Police authorities in the German state of Saxony announced on the 30th that they seized 50,000 BTC (equivalent to 320 billion yen) of the crypto asset (virtual currency) Bitcoin (BTC) in January.
He explained that the bitcoins were purchased with profits from operating a pirated website. It said it was the largest seizure of Bitcoin by German law enforcement.
This investigation was carried out in cooperation with prosecutors and tax authorities. The targets of the investigation appear to be two people, one German and one Polish, who operated a pirated website until 2013. The purchased Bitcoins were confiscated after the suspect voluntarily transferred them to the authorities.
This investigation is currently ongoing due to suspicions of copyright law violations and money laundering. It has not yet been determined how the seized bitcoins will be used and processed.
connection: German regulator orders Bitcoin Group to take anti-money laundering measures
Examples of virtual currency seizures
If cryptocurrencies are confiscated as in this case, it will attract attention from the market because it could lead to selling pressure if the authorities decide to sell them. In addition to this case, there have been reports of virtual currency seizures in the United States and other countries.
Last week, it was revealed that the U.S. Department of Justice filed a notice in court announcing its intention to sell off 2,934 BTC (equivalent to 18.7 billion yen at the current rate) seized from the dark web “Silk Road.”

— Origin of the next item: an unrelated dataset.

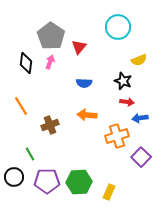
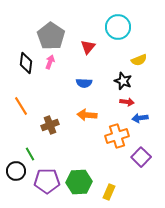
red triangle: moved 9 px right
black circle: moved 2 px right, 6 px up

connection: US government plans to sell Bitcoin worth 17.8 billion yen related to Silk Road
According to data from Arkham, the U.S. government holds a total of $9.6 billion (1.4 trillion yen) worth of stocks, including Bitcoin and Ethereum (ETH), as of this writing.
What is Silk Road?
A marketplace on the dark web that was established in 2011. It was closed down by authorities in 2013 as it was used for the sale and purchase of illegal drugs. Bitcoin was used to settle purchases and sales.